#### [WORK TO COMPLETE]
Return the data below exactly, please, but drop the pictures.

#### GIVEN DATA ####

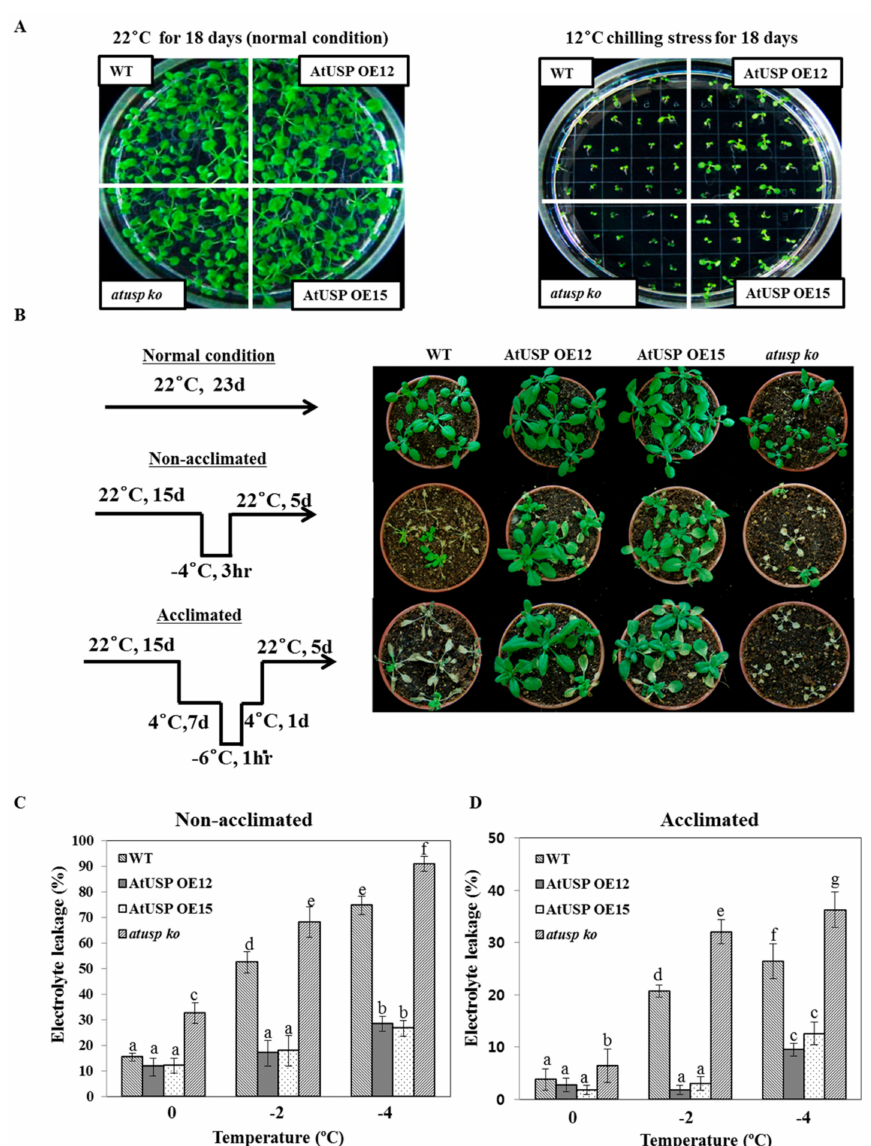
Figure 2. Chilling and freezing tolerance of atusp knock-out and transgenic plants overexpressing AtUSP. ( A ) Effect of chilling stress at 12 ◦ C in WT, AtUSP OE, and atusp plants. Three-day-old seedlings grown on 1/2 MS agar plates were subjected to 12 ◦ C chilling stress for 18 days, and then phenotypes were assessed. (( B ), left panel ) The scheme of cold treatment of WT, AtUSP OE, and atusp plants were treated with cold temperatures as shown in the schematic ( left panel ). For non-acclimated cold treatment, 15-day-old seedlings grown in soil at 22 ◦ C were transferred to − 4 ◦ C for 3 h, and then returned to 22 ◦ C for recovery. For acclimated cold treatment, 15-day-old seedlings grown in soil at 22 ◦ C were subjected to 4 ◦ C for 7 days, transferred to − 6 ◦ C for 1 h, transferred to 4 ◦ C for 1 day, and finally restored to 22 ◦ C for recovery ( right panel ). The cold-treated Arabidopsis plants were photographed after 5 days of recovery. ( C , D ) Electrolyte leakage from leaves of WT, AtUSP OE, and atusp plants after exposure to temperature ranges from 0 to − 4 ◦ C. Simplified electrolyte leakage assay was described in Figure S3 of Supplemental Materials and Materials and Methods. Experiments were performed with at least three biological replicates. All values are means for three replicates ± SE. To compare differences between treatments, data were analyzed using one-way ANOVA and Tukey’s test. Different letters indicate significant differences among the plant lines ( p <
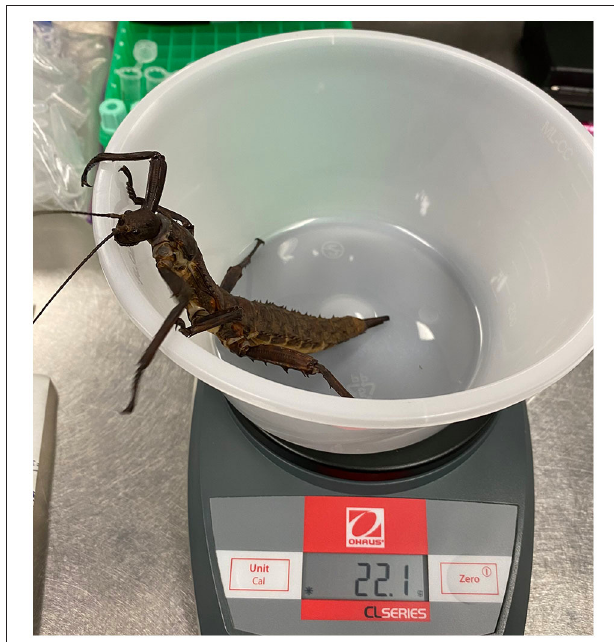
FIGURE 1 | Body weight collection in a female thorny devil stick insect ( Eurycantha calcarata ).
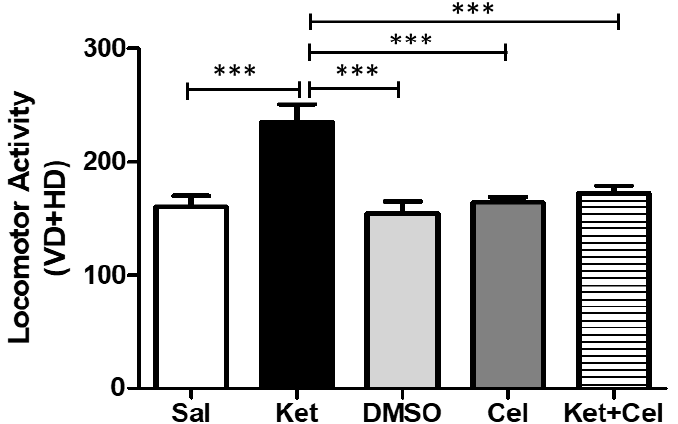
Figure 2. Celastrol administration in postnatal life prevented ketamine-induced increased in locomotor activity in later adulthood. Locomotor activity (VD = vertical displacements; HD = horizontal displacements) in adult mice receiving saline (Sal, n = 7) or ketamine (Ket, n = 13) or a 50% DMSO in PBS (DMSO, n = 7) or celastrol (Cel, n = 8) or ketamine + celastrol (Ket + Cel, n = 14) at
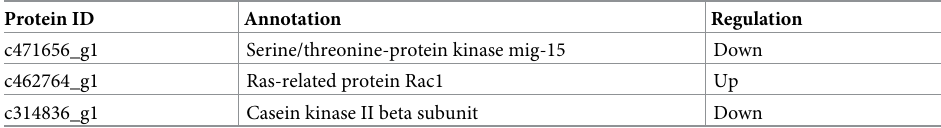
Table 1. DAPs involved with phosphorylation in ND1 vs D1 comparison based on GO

####

#### [REPLY TO THE EXERCISE]
Figure 2. Chilling and freezing tolerance of atusp knock-out and transgenic plants overexpressing AtUSP. ( A ) Effect of chilling stress at 12 ◦ C in WT, AtUSP OE, and atusp plants. Three-day-old seedlings grown on 1/2 MS agar plates were subjected to 12 ◦ C chilling stress for 18 days, and then phenotypes were assessed. (( B ), left panel ) The scheme of cold treatment of WT, AtUSP OE, and atusp plants were treated with cold temperatures as shown in the schematic ( left panel ). For non-acclimated cold treatment, 15-day-old seedlings grown in soil at 22 ◦ C were transferred to − 4 ◦ C for 3 h, and then returned to 22 ◦ C for recovery. For acclimated cold treatment, 15-day-old seedlings grown in soil at 22 ◦ C were subjected to 4 ◦ C for 7 days, transferred to − 6 ◦ C for 1 h, transferred to 4 ◦ C for 1 day, and finally restored to 22 ◦ C for recovery ( right panel ). The cold-treated Arabidopsis plants were photographed after 5 days of recovery. ( C , D ) Electrolyte leakage from leaves of WT, AtUSP OE, and atusp plants after exposure to temperature ranges from 0 to − 4 ◦ C. Simplified electrolyte leakage assay was described in Figure S3 of Supplemental Materials and Materials and Methods. Experiments were performed with at least three biological replicates. All values are means for three replicates ± SE. To compare differences between treatments, data were analyzed using one-way ANOVA and Tukey’s test. Different letters indicate significant differences among the plant lines ( p <
FIGURE 1 | Body weight collection in a female thorny devil stick insect ( Eurycantha calcarata ).
Figure 2. Celastrol administration in postnatal life prevented ketamine-induced increased in locomotor activity in later adulthood. Locomotor activity (VD = vertical displacements; HD = horizontal displacements) in adult mice receiving saline (Sal, n = 7) or ketamine (Ket, n = 13) or a 50% DMSO in PBS (DMSO, n = 7) or celastrol (Cel, n = 8) or ketamine + celastrol (Ket + Cel, n = 14) at
Table 1. DAPs involved with phosphorylation in ND1 vs D1 comparison based on GO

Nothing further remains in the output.